Development easier than A-B-C
Posted by Steve Revill Fri, 30 Oct 2020 21:16:00 GMT
At the recent London show we launched DDE30, the new edition the Desktop Development Environment, to a wall of miniature faces via Zoom. If you weren’t able to attend, read on…
What’s inside?
- The Archimedes BASIC Compiler, ABC, has been updated to support BASIC constructs present in recent versions of the interpreter
- Allocate blocks of memory within FNs and PROCs with DIM LOCAL
- Extended forms of MODE, GCOL and COLOUR
- VDU as a function to read the VDU variables
- QUIT with a value places that in Sys$Error on exit
- Minor additions to AMU and the !Link front end
- The Norcroft C compiler, CC, has been extended to implement the latest C18 (ISO9899:2018) standard
- Static assertions, non-returning functions, generic type selection
- Variable alignment query and specifiers
- Anonymous structures and unions
- Various additions to the standard headers
- Extra library functions (already built in to RISC OS 5.28)

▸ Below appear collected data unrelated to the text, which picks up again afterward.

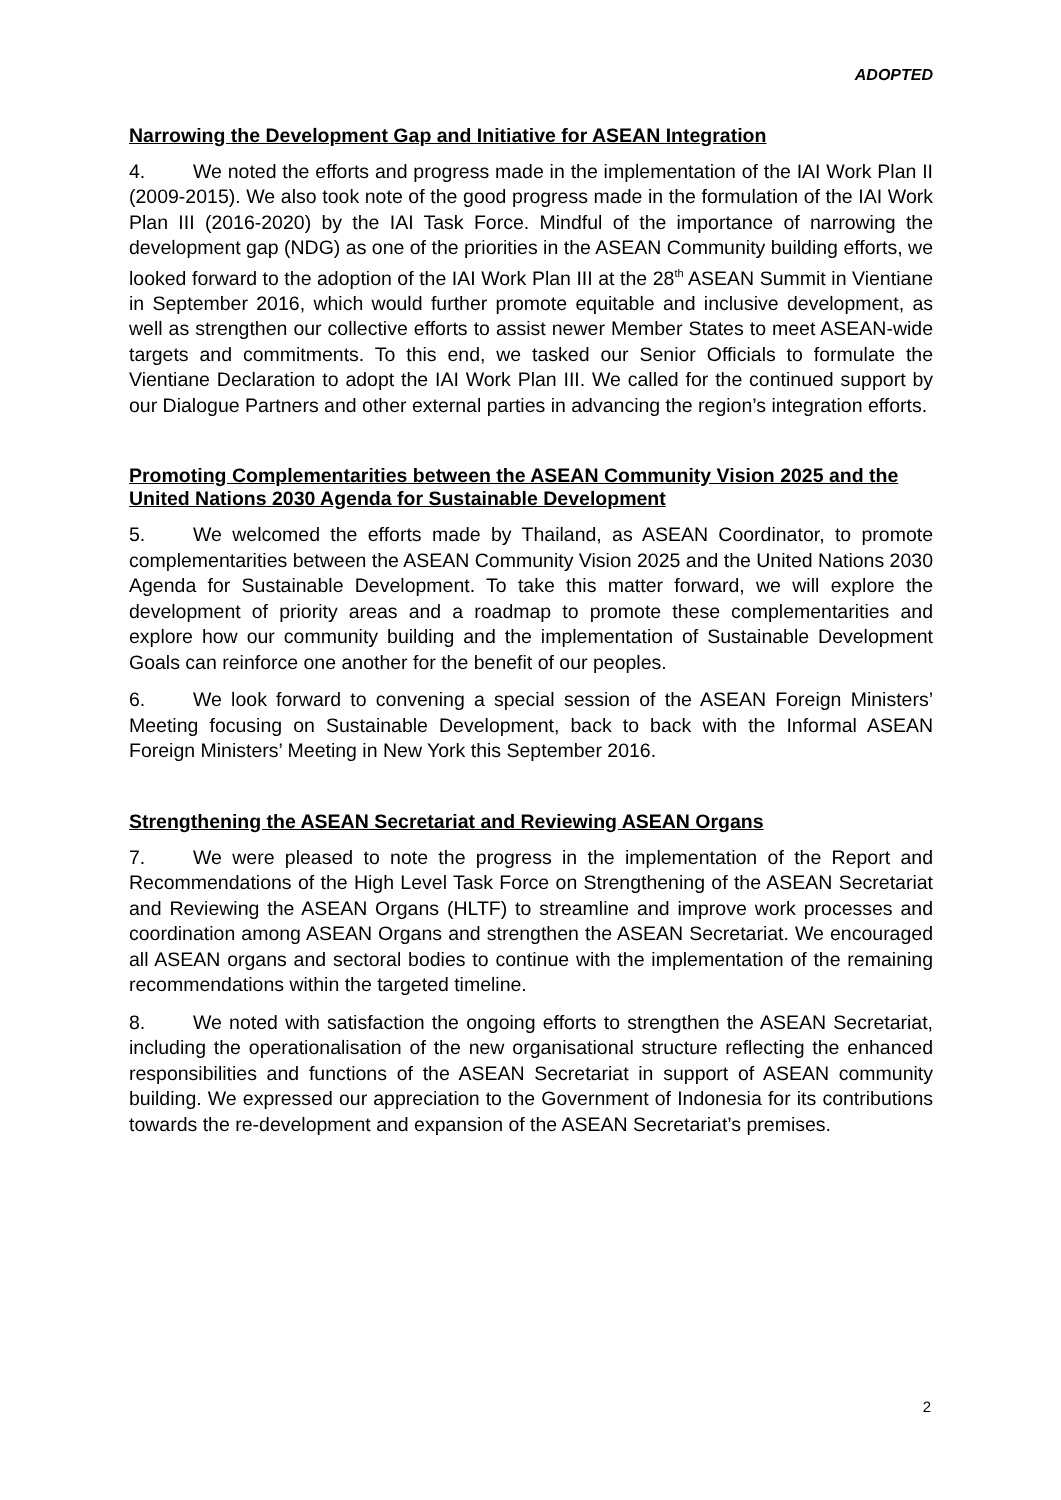ADOPTED
Narrowing the Development Gap and Initiative for ASEAN Integration
4. We noted the efforts and progress made in the implementation of the IAI Work Plan II (2009-2015). We also took note of the good progress made in the formulation of the IAI Work Plan III (2016-2020) by the IAI Task Force. Mindful of the importance of narrowing the development gap (NDG) as one of the priorities in the ASEAN Community building efforts, we looked forward to the adoption of the IAI Work Plan III at the 28<sup>th</sup> ASEAN Summit in Vientiane in September 2016, which would further promote equitable and inclusive development, as well as strengthen our collective efforts to assist newer Member States to meet ASEAN-wide targets and commitments. To this end, we tasked our Senior Officials to formulate the Vientiane Declaration to adopt the IAI Work Plan III. We called for the continued support by our Dialogue Partners and other external parties in advancing the region’s integration efforts.
Promoting Complementarities between the ASEAN Community Vision 2025 and the United Nations 2030 Agenda for Sustainable Development
5. We welcomed the efforts made by Thailand, as ASEAN Coordinator, to promote complementarities between the ASEAN Community Vision 2025 and the United Nations 2030 Agenda for Sustainable Development. To take this matter forward, we will explore the development of priority areas and a roadmap to promote these complementarities and explore how our community building and the implementation of Sustainable Development Goals can reinforce one another for the benefit of our peoples.
6. We look forward to convening a special session of the ASEAN Foreign Ministers’ Meeting focusing on Sustainable Development, back to back with the Informal ASEAN Foreign Ministers’ Meeting in New York this September 2016.
Strengthening the ASEAN Secretariat and Reviewing ASEAN Organs
7. We were pleased to note the progress in the implementation of the Report and Recommendations of the High Level Task Force on Strengthening of the ASEAN Secretariat and Reviewing the ASEAN Organs (HLTF) to streamline and improve work processes and coordination among ASEAN Organs and strengthen the ASEAN Secretariat. We encouraged all ASEAN organs and sectoral bodies to continue with the implementation of the remaining recommendations within the targeted timeline.
8. We noted with satisfaction the ongoing efforts to strengthen the ASEAN Secretariat, including the operationalisation of the new organisational structure reflecting the enhanced responsibilities and functions of the ASEAN Secretariat in support of ASEAN community building. We expressed our appreciation to the Government of Indonesia for its contributions towards the re-development and expansion of the ASEAN Secretariat’s premises.
2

- Highly compatible with the earlier C99 and C90 standards
- Updated manuals including various corrections since the last printed set
- Acorn Assembler
- Acorn C/C++
- Desktop Tools
- ABC
What it all means
If you’re not a programmer many of these terms may not seem relevant, but they are – software is always evolving. More powerful tools make it easier to develop interesting applications for RISC OS users, or to build upon existing bodies of software written for other popular operating systems.
Image courtesy of Pikrepo
Read more about the DDE in the frequently asked questions.
Obtaining your copy
Anyone with an active developer number (starting ‘DEV07’) from the last 12 months will receive a link to their copy shortly. To become a registered developer or to reactivate simply go to the DDE page and scroll to the bottom to choose the appropriate option to check out.
I’m impressed that RISC OS now has a modern C compiler that supports the latest version C18. Must have involved a lot of work to achieve this. Respect to the developers who did this.
And great to see it’s a free upgrade for developers who purchased the dev tools less than 12 months ago. Nice one.
I’ve made extensive use of ASSERT in ObjAsm in the past, very handy to catch assumptions you make are still true, and lamented the absence of something similar in C (without having to resort to macros with dummy typedefs).
Finally in C18 we get static assertions. Great!